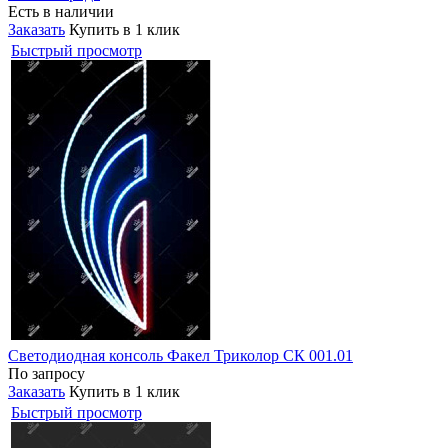
Есть в наличии
Заказать
Купить в 1 клик
Быстрый просмотр
Светодиодная консоль Факел Триколор СК 001.01
По запросу
Заказать
Купить в 1 клик
Быстрый просмотр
◆ ◆ ◆ ◆ ◆
--- Task statement ---
Pictures are to be dropped; every line of the records is to be returned unchanged.

--- Response to this exercise ---
Есть в наличии
Заказать
Купить в 1 клик
Быстрый просмотр
Светодиодная консоль Факел Триколор СК 001.01
По запросу
Заказать
Купить в 1 клик
Быстрый просмотр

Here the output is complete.